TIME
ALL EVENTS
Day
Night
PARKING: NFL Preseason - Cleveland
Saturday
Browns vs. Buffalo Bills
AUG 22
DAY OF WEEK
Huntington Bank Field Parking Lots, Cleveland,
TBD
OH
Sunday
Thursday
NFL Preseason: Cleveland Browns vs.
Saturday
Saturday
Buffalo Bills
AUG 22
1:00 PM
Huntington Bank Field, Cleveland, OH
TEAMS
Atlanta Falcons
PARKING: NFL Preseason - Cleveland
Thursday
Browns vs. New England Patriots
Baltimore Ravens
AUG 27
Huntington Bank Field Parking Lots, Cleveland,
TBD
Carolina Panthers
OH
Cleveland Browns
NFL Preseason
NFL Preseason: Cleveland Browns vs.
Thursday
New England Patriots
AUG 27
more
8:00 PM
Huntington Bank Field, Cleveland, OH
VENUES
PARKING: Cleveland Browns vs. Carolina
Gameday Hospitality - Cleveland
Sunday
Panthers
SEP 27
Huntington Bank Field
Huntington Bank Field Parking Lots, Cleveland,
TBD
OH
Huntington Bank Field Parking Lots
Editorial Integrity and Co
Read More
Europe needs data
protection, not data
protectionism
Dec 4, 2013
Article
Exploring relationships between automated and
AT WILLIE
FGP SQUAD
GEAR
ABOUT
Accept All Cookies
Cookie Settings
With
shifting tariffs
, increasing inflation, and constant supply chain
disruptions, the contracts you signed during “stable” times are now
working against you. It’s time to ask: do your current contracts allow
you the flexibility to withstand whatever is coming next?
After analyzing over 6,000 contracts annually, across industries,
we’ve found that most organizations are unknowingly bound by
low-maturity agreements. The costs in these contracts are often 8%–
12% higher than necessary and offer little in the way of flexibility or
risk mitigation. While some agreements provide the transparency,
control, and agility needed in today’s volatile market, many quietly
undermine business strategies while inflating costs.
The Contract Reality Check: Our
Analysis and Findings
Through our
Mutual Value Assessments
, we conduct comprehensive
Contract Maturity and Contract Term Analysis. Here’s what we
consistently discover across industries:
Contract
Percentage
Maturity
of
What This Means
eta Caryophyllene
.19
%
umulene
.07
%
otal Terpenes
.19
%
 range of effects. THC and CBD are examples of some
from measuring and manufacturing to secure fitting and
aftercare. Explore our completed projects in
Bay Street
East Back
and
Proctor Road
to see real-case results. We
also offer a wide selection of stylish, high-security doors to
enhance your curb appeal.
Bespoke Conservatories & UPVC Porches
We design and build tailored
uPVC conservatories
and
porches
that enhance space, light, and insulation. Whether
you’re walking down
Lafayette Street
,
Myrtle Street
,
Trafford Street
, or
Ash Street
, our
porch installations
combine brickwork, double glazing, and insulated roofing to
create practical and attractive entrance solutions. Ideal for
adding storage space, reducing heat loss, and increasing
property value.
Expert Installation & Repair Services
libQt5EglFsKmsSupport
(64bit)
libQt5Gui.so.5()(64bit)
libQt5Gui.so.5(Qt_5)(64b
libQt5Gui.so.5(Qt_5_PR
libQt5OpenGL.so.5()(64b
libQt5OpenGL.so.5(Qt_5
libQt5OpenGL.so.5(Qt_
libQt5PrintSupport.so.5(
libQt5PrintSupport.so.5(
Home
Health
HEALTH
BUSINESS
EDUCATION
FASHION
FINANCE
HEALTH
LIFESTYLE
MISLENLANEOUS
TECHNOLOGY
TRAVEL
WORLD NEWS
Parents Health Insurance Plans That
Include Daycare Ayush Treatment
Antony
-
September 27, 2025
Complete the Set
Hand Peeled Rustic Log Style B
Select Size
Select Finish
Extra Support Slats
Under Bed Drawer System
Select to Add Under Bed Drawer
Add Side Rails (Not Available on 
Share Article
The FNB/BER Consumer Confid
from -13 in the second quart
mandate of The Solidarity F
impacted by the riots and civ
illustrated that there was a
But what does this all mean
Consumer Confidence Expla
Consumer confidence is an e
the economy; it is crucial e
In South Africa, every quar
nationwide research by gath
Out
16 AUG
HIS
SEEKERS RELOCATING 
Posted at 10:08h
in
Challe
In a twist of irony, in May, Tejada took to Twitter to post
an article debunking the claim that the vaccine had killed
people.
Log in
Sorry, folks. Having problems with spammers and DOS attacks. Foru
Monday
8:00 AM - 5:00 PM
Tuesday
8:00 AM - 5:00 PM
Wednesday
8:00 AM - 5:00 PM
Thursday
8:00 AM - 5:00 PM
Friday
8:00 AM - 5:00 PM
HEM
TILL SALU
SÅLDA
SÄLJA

•••

Directions for this task
Give back the entries exactly. Omit none of them.

Answer to this exercise
TIME
ALL EVENTS
Day
Night
PARKING: NFL Preseason - Cleveland
Saturday
Browns vs. Buffalo Bills
AUG 22
DAY OF WEEK
Huntington Bank Field Parking Lots, Cleveland,
TBD
OH
Sunday
Thursday
NFL Preseason: Cleveland Browns vs.
Saturday
Saturday
Buffalo Bills
AUG 22
1:00 PM
Huntington Bank Field, Cleveland, OH
TEAMS
Atlanta Falcons
PARKING: NFL Preseason - Cleveland
Thursday
Browns vs. New England Patriots
Baltimore Ravens
AUG 27
Huntington Bank Field Parking Lots, Cleveland,
TBD
Carolina Panthers
OH
Cleveland Browns
NFL Preseason
NFL Preseason: Cleveland Browns vs.
Thursday
New England Patriots
AUG 27
more
8:00 PM
Huntington Bank Field, Cleveland, OH
VENUES
PARKING: Cleveland Browns vs. Carolina
Gameday Hospitality - Cleveland
Sunday
Panthers
SEP 27
Huntington Bank Field
Huntington Bank Field Parking Lots, Cleveland,
TBD
OH
Huntington Bank Field Parking Lots
Editorial Integrity and Co
Read More
Europe needs data
protection, not data
protectionism
Dec 4, 2013
Article
Exploring relationships between automated and
AT WILLIE
FGP SQUAD
GEAR
ABOUT
Accept All Cookies
Cookie Settings
With
shifting tariffs
, increasing inflation, and constant supply chain
disruptions, the contracts you signed during “stable” times are now
working against you. It’s time to ask: do your current contracts allow
you the flexibility to withstand whatever is coming next?
After analyzing over 6,000 contracts annually, across industries,
we’ve found that most organizations are unknowingly bound by
low-maturity agreements. The costs in these contracts are often 8%–
12% higher than necessary and offer little in the way of flexibility or
risk mitigation. While some agreements provide the transparency,
control, and agility needed in today’s volatile market, many quietly
undermine business strategies while inflating costs.
The Contract Reality Check: Our
Analysis and Findings
Through our
Mutual Value Assessments
, we conduct comprehensive
Contract Maturity and Contract Term Analysis. Here’s what we
consistently discover across industries:
Contract
Percentage
Maturity
of
What This Means
eta Caryophyllene
.19
%
umulene
.07
%
otal Terpenes
.19
%
 range of effects. THC and CBD are examples of some
from measuring and manufacturing to secure fitting and
aftercare. Explore our completed projects in
Bay Street
East Back
and
Proctor Road
to see real-case results. We
also offer a wide selection of stylish, high-security doors to
enhance your curb appeal.
Bespoke Conservatories & UPVC Porches
We design and build tailored
uPVC conservatories
and
porches
that enhance space, light, and insulation. Whether
you’re walking down
Lafayette Street
,
Myrtle Street
,
Trafford Street
, or
Ash Street
, our
porch installations
combine brickwork, double glazing, and insulated roofing to
create practical and attractive entrance solutions. Ideal for
adding storage space, reducing heat loss, and increasing
property value.
Expert Installation & Repair Services
libQt5EglFsKmsSupport
(64bit)
libQt5Gui.so.5()(64bit)
libQt5Gui.so.5(Qt_5)(64b
libQt5Gui.so.5(Qt_5_PR
libQt5OpenGL.so.5()(64b
libQt5OpenGL.so.5(Qt_5
libQt5OpenGL.so.5(Qt_
libQt5PrintSupport.so.5(
libQt5PrintSupport.so.5(
Home
Health
HEALTH
BUSINESS
EDUCATION
FASHION
FINANCE
HEALTH
LIFESTYLE
MISLENLANEOUS
TECHNOLOGY
TRAVEL
WORLD NEWS
Parents Health Insurance Plans That
Include Daycare Ayush Treatment
Antony
-
September 27, 2025
Complete the Set
Hand Peeled Rustic Log Style B
Select Size
Select Finish
Extra Support Slats
Under Bed Drawer System
Select to Add Under Bed Drawer
Add Side Rails (Not Available on 
Share Article
The FNB/BER Consumer Confid
from -13 in the second quart
mandate of The Solidarity F
impacted by the riots and civ
illustrated that there was a
But what does this all mean
Consumer Confidence Expla
Consumer confidence is an e
the economy; it is crucial e
In South Africa, every quar
nationwide research by gath
Out
16 AUG
HIS
SEEKERS RELOCATING 
Posted at 10:08h
in
Challe
In a twist of irony, in May, Tejada took to Twitter to post
an article debunking the claim that the vaccine had killed
people.
Log in
Sorry, folks. Having problems with spammers and DOS attacks. Foru
Monday
8:00 AM - 5:00 PM
Tuesday
8:00 AM - 5:00 PM
Wednesday
8:00 AM - 5:00 PM
Thursday
8:00 AM - 5:00 PM
Friday
8:00 AM - 5:00 PM
HEM
TILL SALU
SÅLDA
SÄLJA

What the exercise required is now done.